Marokko vor 48 Jahren - längst vergangene Zeiten

1970, Düsseldorf, Büro, ziemliches Chaos, hier geologische Karten, Profilhandskizzen, dort Kisten voller Erz/Gesteinsproben, alles auf Bearbeitung und Analysen harrend. Klingeling, das Telefon - oh, die Nummer der Chefsekretärin - Herr Doktor, der Chef muss sie unbedingt sprechen, können sie raufkommen? Auweia denkt man sofort, was hast du ausgefressen, dass man jetzt zum obersten Chef muss? Aber nein, freundlichster Empfang, Glückauf! lieber Doktor....Glückauf! Herr Bergassessor, Kaffee odet Tee? Wir haben ein großes Problem: der einzige Lieferant von hochreinem Feuerfest-Magnesit erpresst uns seit längerem. Also, wir brauchen Zugriff auf eigene Lagerstätten und Gruben. Habe gerade mit unserem Mann vor Ort in Casablanca gesprochen und er sagt "all das gibts in Marokko". Da sie der Einzige hier sind der fließend Französisch spricht, fliegen sie da morgen hin, das erforderliche Visum besorgt vor Ort unser Mann.
Nächster Tag, Landung um 16h in Casa. Der Flughafen befand sich noch in Anfa, alles sehr überschaubar. Direkt hinter der Polizeikontrolle stand ein Mann mit meinem Namensschild und wies mich auf den Diplomatenzugang. Dort, in einem Zimmer, ein äusserst freundlicher Polizeibeamter in Zivil, der mir sofort ein Dauervisum in den Pass stempelte. Lateinamerikanisch gut geschult, habe ich unseren Mann namens Mohamed nicht gefragt, wie er das zustande gebracht hat. Ab ins Hotel, abends bei Mohamed zum Essen eingeladen, sehr nette, gastfreundliche Familie. Ach übrigens, morgen früh holt sie der Geologe Said M. ab, sie kennen sich ja aus Deutschland. Wie? Said M., der an der Bergbauuni in Geologie promoviert hat? Genau der!
Punkt 7h30 stand am nächsten Morgen Said vor dem Hotel. Herzliche Begrüßung und los gings. Casablanca, eine saubere Stadt von ca 600.000 Einwohnern war schnell durchfahren, auf der RN1 durch alle Dörfer in Richtung Rabat (von wg. Autobahn oder Rabat-Umgehungsstraße), mitten durch die Stadt, links die alte Kasbah, rechts das "Franzosenviertel", vor der Brücke über den Bou Regreg noch schnell ein Vaterunser gebetet, dann über Sale, Tifnit, Khemisset nach Meknes. Dort wurde erstmal ein Tee getrunken.
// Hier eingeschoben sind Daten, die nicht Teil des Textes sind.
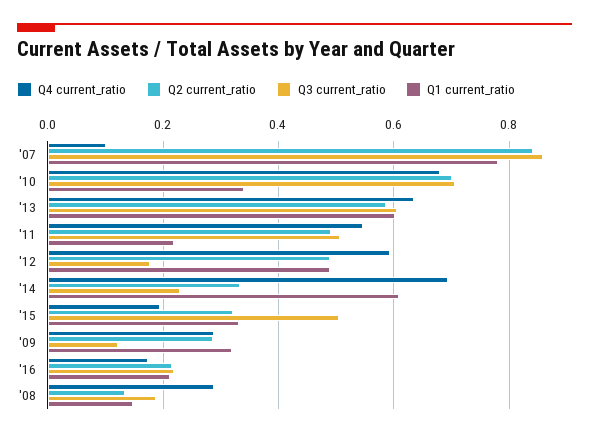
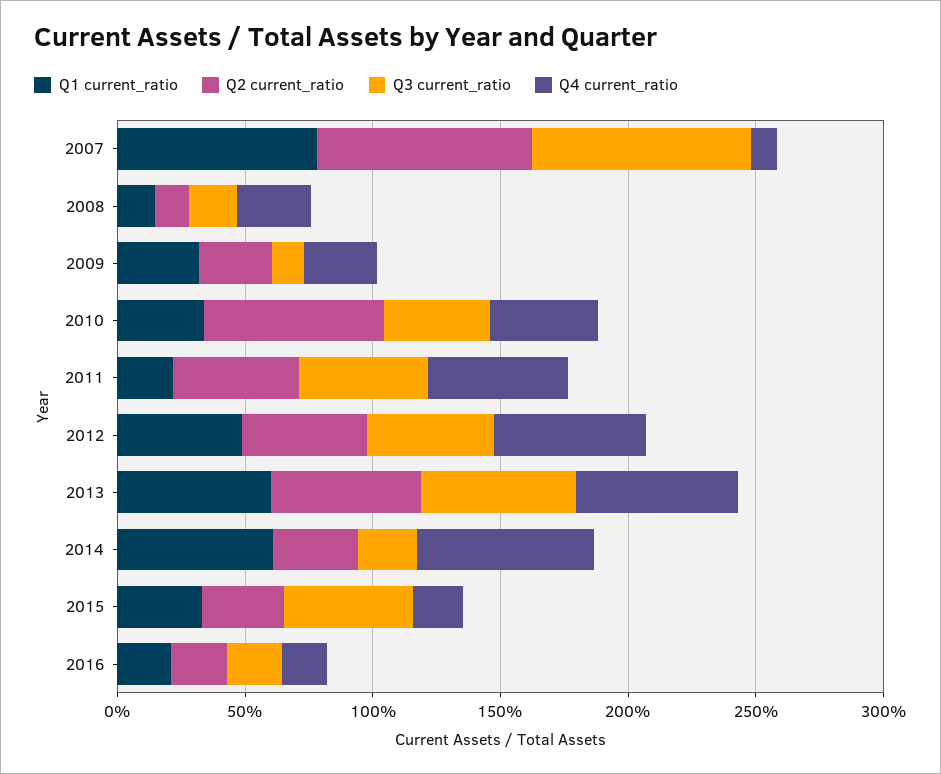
Q4 current_ratio, '10: 0.68 -> 0.4
Q3 current_ratio, '10: 0.7 -> 0.4
Q3 current_ratio, '12: 0.18 -> 0.5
Danach in Richtung Azrou, über Boufekrane, El Hajeb. Jetzt wird es wie im Harz, das kennst du ja, sagte Said. Tatsächlich, kurvenreiche, enge Straße, rauf, runter, erste Wälder. Auf der Ito-Anhöhe angelangt, angehalten, ein herrlicher Ausblick auf das tief unten liegende Adarouchental und die Zayaneberge. Kurzer Spaziergang in die Landschaft und dann Said: du hast mich auf dem Sonnenberg einmal an eine ziemlich unbekannte Stelle geführt, wo wir schöne schwarze Turmaline gefunden haben. Jetzt bedanke ich mich dafür. Siehst du hier etwas Rundes am Boden, aufheben und mit dem Hammer drauf. Manchmal verbarg sich dort schönster Amethyst. Exemplare zieren noch heute meinen Mineralienschrank. Ankunft in Azrou, Hotel Panoramique (gibt es noch heute, etwas altmodisch, aber immer noch gut). Die Französin an der Rezeption: ah, sie sind Elsässer, man hört es an der Aussprache. Nein Madame, etwas östlicher davon. Oh, Deutscher, herzlich willkommen, sie sind der Erste hier. Abends gut mit köstlichem Rotwein gegessen. Nach dem Frühstück, Frage an Said: wo fahren wir jetzt hin? Was fahren? Komm mit raus! Vor dem Hoteleingang standen 3 Mulis, 3 Esel und 3 junge Burschen, sehr gut Französisch sprechend, Absolventen des berühmten "Lycee berbere d´Azrou" (heute Lycee Tarik und nicht mehr so bedeutend). Sie studierten in Meknes, verdienten sich ihr Taschengeld durch Mineralienverkauf an der Stadtausfahrt (aber kein Beschiss), kamen alle aus dem Dorf Ait Ali ou Yacoub. Und los ging es, ab in die Berge, zu Fuß, auf dem Muli, je nach Bedarf. Nach kurzer Zeit war man im Zedernwald verschwunden. So etwas hatte ich noch nie gesehen. Dabei immer eine lebhafte Unterhaltung, fachlich, und abseits davon. So lernte ich die ersten Worte der dort üblichen Landessprache, asserdoun ist das Muli, aghiul der Esel. Vorbei an schwarzen Nomadenzelten, kleine Kinder davor, einen Ausländer sehend und: aura argas arrumi = komm rein Ausländer. Tat man das, wurde sofort bester Tee angeboten, alle sehr gastfreundlich und liebenswert.
So lernt man langsam ein Land von der Basis kennen.